A doctor discovered a five-week-old was struggling with health issues after getting the wrong drug at a Walgreen in Garland.

"I'm not diabetic! I have no diabetes, in my family, " says Bennett Cunningham, a former CBS 11 employee. Cunningham contacted us after receiving a medicine for diabetes from a CVS Pharmacy in Dallas. Cunningham was supposed to get a tan, oval-shaped pill to treat his high cholesterol. Instead, a pharamists filled his prescription bottle with a three-month supply of round, blue pills used to treat diabetes.

"I could have taken this for another 90-days and become hypoglycemic. My body would have become damaged and I could have died."

"That's a pretty serious mistake, " says Dr. Marv Shepherd, Director of the Pharmaceutical School at the University of Texas at Austin.

Dr. Shepherd says Cunningham is one of the lucky ones. He says nationwide many people are dying from these mistakes "big time."

An Institute for Safe Medication Practices manual states "a typical pharmacy...may generate up to two clinically significant prescriptions errors every week."

Doctor Shepherd says part of the problem is more people, than ever before, are getting prescriptions. This means pharmacies are busier than ever.

But, he says, the number one problem is bad handwriting.

Studies show actual prescriptions for drugs like "Avandia" for diabetes can be misinterpreted for "Coumadin" which is a blood thinner. When you look at the handwriting on tthe prescription, it is very hard to tell which word is written. They are very similar.

Another prescription for "Prevacid" was misinterpreted as "Prinivil." And in one case, "6 U" was confused and the prescription was written for "60 units."

One of the hundreds of disciplinary actions the CBS 11 I-team reviewed from the Texas Board of Pharmacy cites a pharmacist in Flower Mound at a Tom Thumb Pharmacy. He filled a Flomax prescription and included instructions to take it "every two-to-four hours." The actual prescription was written as take "every 24-hours." The patient got dizzy, nauseated and had low blood pressure.

Cunningham is thankful he checked his prescription before taking it. He's angry the pharmacy did not perform the checks and balances meant to prevent mistakes.

CVS Caremark sent us the following statement:

"The health and safety of our customers is our number one priority and we have comprehensive policies and procedures in place to ensure prescription safety. We extended our sincere apologies to Mr. Cunningham for this incident. We corrected his prescription as soon as this was brought to our attention and we are cooperating with the Board of Pharmacy in its investigation of this matter. Prescription errors are a very rare occurrence, but if one does happen we fully investigate the incident to determine what happened in order to prevent it from occurring again.

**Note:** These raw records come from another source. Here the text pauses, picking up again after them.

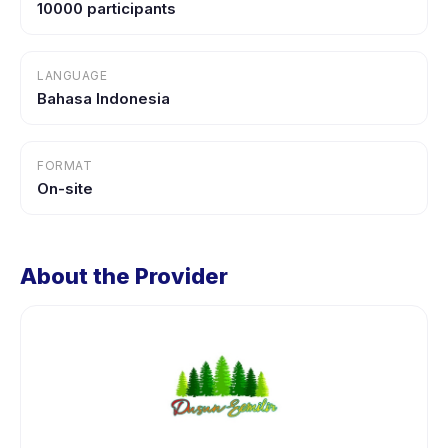
10000 participants
LANGUAGE
Bahasa Indonesia
FORMAT
On-site
About the Provider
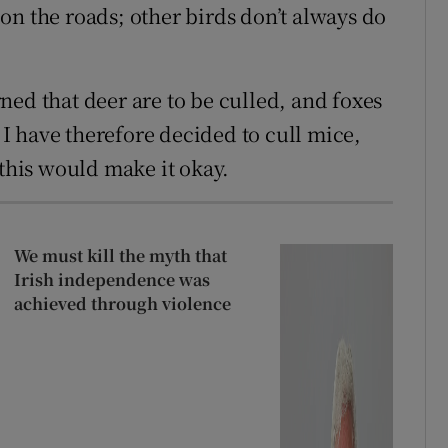
on the roads; other birds don’t always do
ned that deer are to be culled, and foxes
. I have therefore decided to cull mice,
 this would make it okay.
We must kill the myth that
Irish independence was
achieved through violence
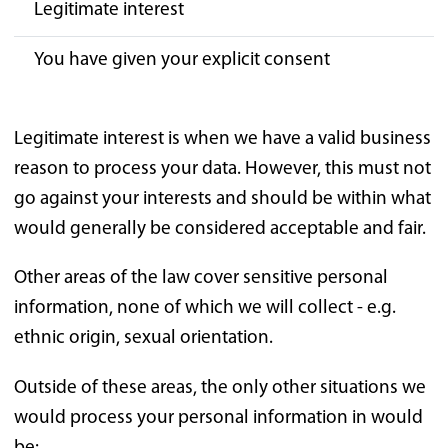
Legitimate interest
You have given your explicit consent
Legitimate interest is when we have a valid business
reason to process your data. However, this must not
go against your interests and should be within what
would generally be considered acceptable and fair.
Other areas of the law cover sensitive personal
information, none of which we will collect - e.g.
ethnic origin, sexual orientation.
Outside of these areas, the only other situations we
would process your personal information in would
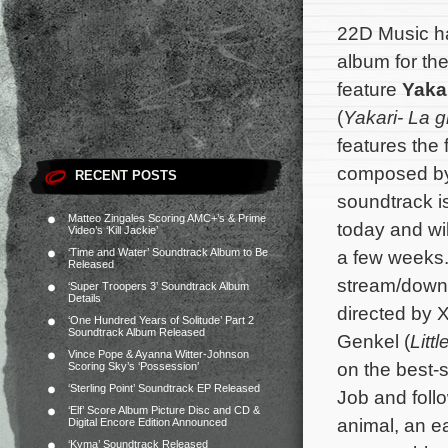
22D Music h
album for th
feature
Yaka
(
Yakari- La 
features the 
composed b
RECENT POSTS
soundtrack i
Matteo Zingales Scoring AMC+’s & Prime
today and wi
Video’s ‘Kill Jackie’
‘Time and Water’ Soundtrack Album to Be
a few weeks.
Released
stream/down
‘Super Troopers 3’ Soundtrack Album
Details
directed by 
‘One Hundred Years of Solitude’ Part 2
Soundtrack Album Released
Genkel (
Litt
Vince Pope & Ayanna Witter-Johnson
on the best-
Scoring Sky’s ‘Possession’
‘Sterling Point’ Soundtrack EP Released
Job and follo
‘Elf’ Score Album Picture Disc and CD &
animal, an ea
Digital Encore Edition Announced
‘Kyma’ Soundtrack Released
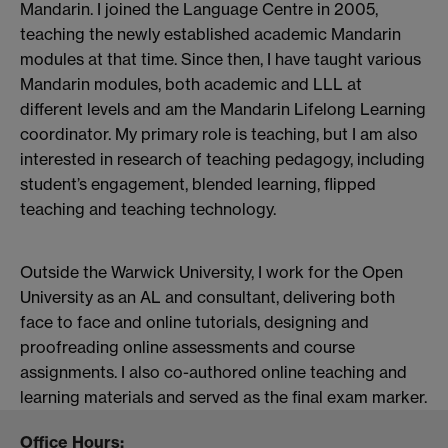
Mandarin. I joined the Language Centre in 2005,
teaching the newly established academic Mandarin
modules at that time. Since then, I have taught various
Mandarin modules, both academic and LLL at
different levels and am the Mandarin Lifelong Learning
coordinator. My primary role is teaching, but I am also
interested in research of teaching pedagogy, including
student’s engagement, blended learning, flipped
teaching and teaching technology.
Outside the Warwick University, I work for the Open
University as an AL and consultant, delivering both
face to face and online tutorials, designing and
proofreading online assessments and course
assignments. I also co-authored online teaching and
learning materials and served as the final exam marker.
Office Hours:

We are committed to continually improving quality measures to help ensure that prescriptions are dispensed safely and accurately."

Dr. Shepherd says you should always ask the pharmacist if you have any questions. A consultation may detect an error. And, once you get home and open your medication, you should compare the shape, size, markings and color of your medication to the description on the insert attached to your prescriptions.